Толпа была почти безмолвной, все ждали, не проявляя признаков нетерпения. Объяснялось ли подобное скопление пассажиров тем, что многие из них, как и я, приехали на вокзал задолго до назначенного часа, или же все поезда в тот день по странному совпадению подавали со значительным опозданием?.. Так или иначе группы людей, на которых я обратила внимание по прибытии, все еще оставались на своих местах, хранили молчание и, очевидно, не собирались никуда двигаться даже тогда, когда носильщики наконец забрали мои вещи, чтобы перенести их на перрон к уходящему поезду.
Разместившись в купе, я тотчас же раздала грузчикам через вагонную дверь всю остававшуюся у меня мелочь. Было бесполезно брать с собой польские деньги. Вечером того же дня мы должны были оказаться в России, а за еду в дороге можно рассчитываться заранее приобретенными талонами.

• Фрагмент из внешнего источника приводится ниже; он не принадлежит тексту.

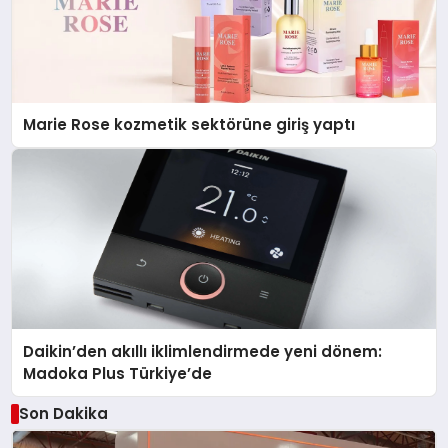
Marie Rose kozmetik sektörüne giriş yaptı
Daikin’den akıllı iklimlendirmede yeni dönem:
Madoka Plus Türkiye’de
Son Dakika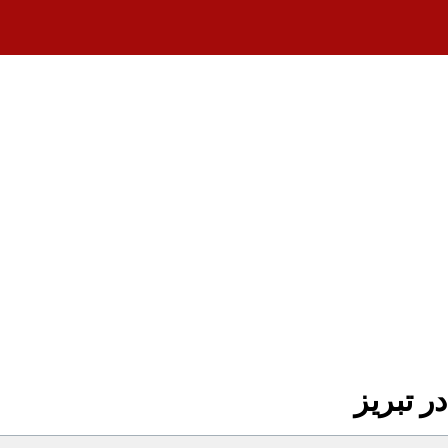
 تبریز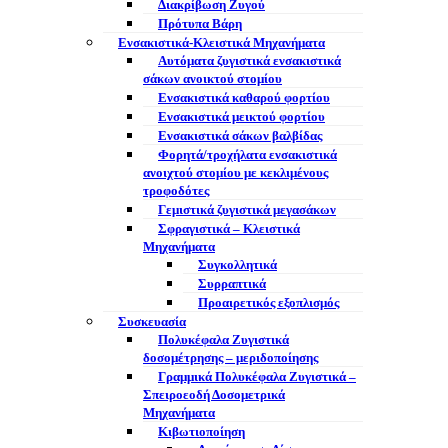
Διακρίβωση Ζυγού
Πρότυπα Βάρη
Ενσακιστικά-Κλειστικά Μηχανήματα
Αυτόματα ζυγιστικά ενσακιστικά
σάκων ανοικτού στομίου
Ενσακιστικά καθαρού φορτίου
Ενσακιστικά μεικτού φορτίου
Eνσακιστικά σάκων βαλβίδας
Φορητά/τροχήλατα ενσακιστικά
ανοιχτού στομίου με κεκλιμένους
τροφοδότες
Γεμιστικά ζυγιστικά μεγασάκων
Σφραγιστικά – Κλειστικά
Μηχανήματα
Συγκολλητικά
Συρραπτικά
Προαιρετικός εξοπλισμός
Συσκευασία
Πολυκέφαλα Ζυγιστικά
δοσομέτρησης – μεριδοποίησης
Γραμμικά Πολυκέφαλα Ζυγιστικά –
Σπειροεοδή Δοσομετρικά
Μηχανήματα
Κιβωτιοποίηση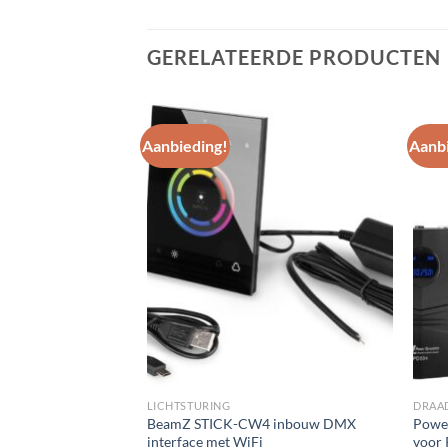
GERELATEERDE PRODUCTEN
Aanbieding!
Aanbi
Toevoegen
Toevoegen
aan
aan
wenslijst
wenslijst
RS
LICHTSTURING
DRAA
GB50 witte
BeamZ STICK-CW4 inbouw DMX
Powe
et voor binnen en
interface met WiFi
voor 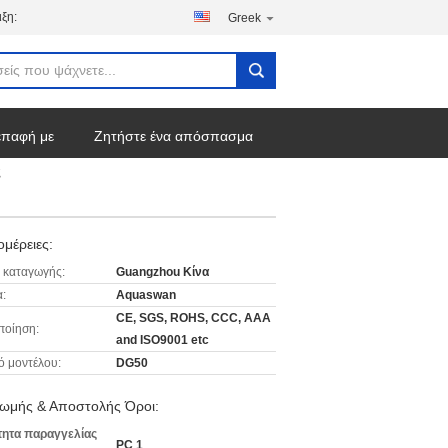
ξη:
Greek
επαφή με
Ζητήστε ένα απόσπασμα
ς
μέρειες:
 καταγωγής:
Guangzhou Κίνα
:
Aquaswan
CE, SGS, ROHS, CCC, AAA
ποίηση:
and ISO9001 etc
ό μοντέλου:
DG50
ωμής & Αποστολής Όροι:
ητα παραγγελίας
PC 1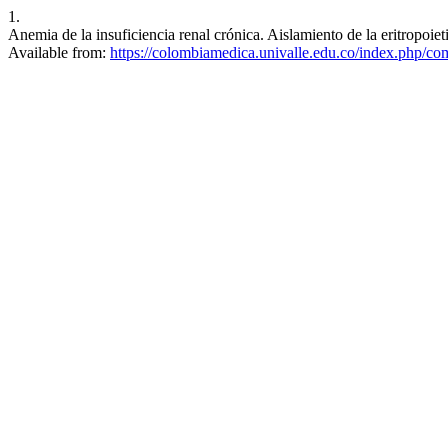
1.
Anemia de la insuficiencia renal crónica. Aislamiento de la eritropoi
Available from:
https://colombiamedica.univalle.edu.co/index.php/co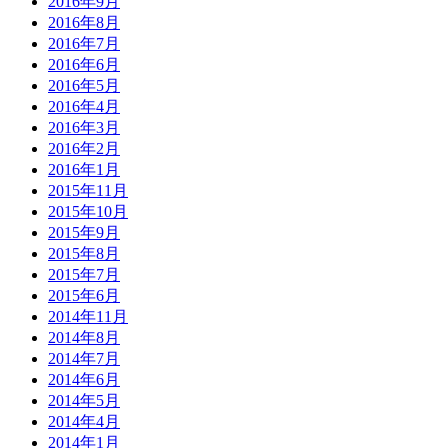
2016年9月
2016年8月
2016年7月
2016年6月
2016年5月
2016年4月
2016年3月
2016年2月
2016年1月
2015年11月
2015年10月
2015年9月
2015年8月
2015年7月
2015年6月
2014年11月
2014年8月
2014年7月
2014年6月
2014年5月
2014年4月
2014年1月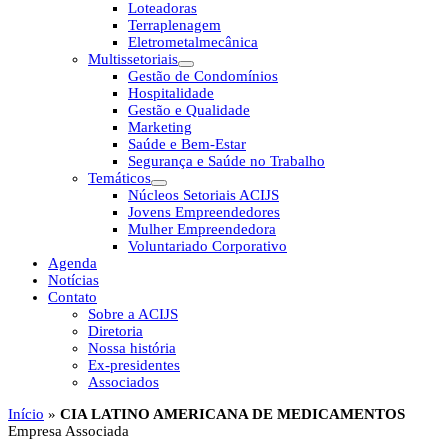
Loteadoras
Terraplenagem
Eletrometalmecânica
Multissetoriais
Gestão de Condomínios
Hospitalidade
Gestão e Qualidade
Marketing
Saúde e Bem-Estar
Segurança e Saúde no Trabalho
Temáticos
Núcleos Setoriais ACIJS
Jovens Empreendedores
Mulher Empreendedora
Voluntariado Corporativo
Agenda
Notícias
Contato
Sobre a ACIJS
Diretoria
Nossa história
Ex-presidentes
Associados
Início
»
CIA LATINO AMERICANA DE MEDICAMENTOS
Empresa Associada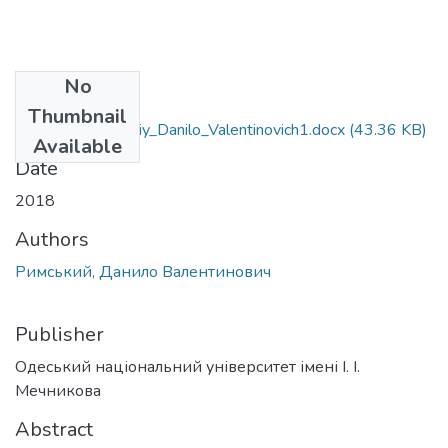
No
Files
Thumbnail
6.030509_Rimskiy_Danilo_Valentinovich1.docx
(43.36 KB)
Available
Date
2018
Authors
Римський, Данило Валентинович
Publisher
Одеський національний університет імені І. І.
Мечникова
Abstract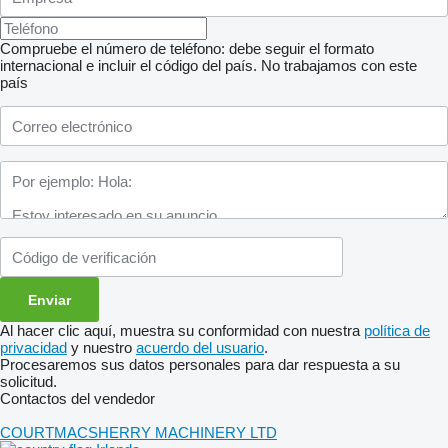
Compruebe el número de teléfono: debe seguir el formato
internacional e incluir el código del país.
No trabajamos con este
país
Al hacer clic aquí, muestra su conformidad con nuestra
política de
privacidad
y nuestro
acuerdo del usuario
.
Procesaremos sus datos personales para dar respuesta a su
solicitud.
Contactos del vendedor
COURTMACSHERRY MACHINERY LTD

Носильщики сдержанно выразили удовлетворение моей щедростью. Мне и самой было довольно приятно видеть, с какой радостью эти люди начинали свой трудовой день. Увы! Удовольствие оказалось скоротечным. Вскоре появился переводчик, обслуживавший наш поезд и давший мне кое-какие полезные советы; затем он исчез, вероятно отправившись куда-то по служебным делам, и я о нем забыла. Между тем этот человек стоял на перроне и вопросительно смотрел на нас. Приподнятое настроение тут же улетучилось, и пришлось объяснять бедняге, что отблагодарить мне его нечем. Ни угрызения совести, ни сложившаяся ситуация не смогли заставить меня расстаться с банкнотой в пять фунтов стерлингов — самые мелкие деньги, какие у меня были. Средства не позволяли мне сделать столь широкий жест.
Поезд лениво тронулся. Определенно, эти международные «скорые» и «супер-экспрессы» двигались с черепашьей скоростью. Я уезжала из Варшавы, оставляя позади несколько человек, радовавшихся своему заработку, и одного неудачника, которому не повезло. Так уж устроен мир.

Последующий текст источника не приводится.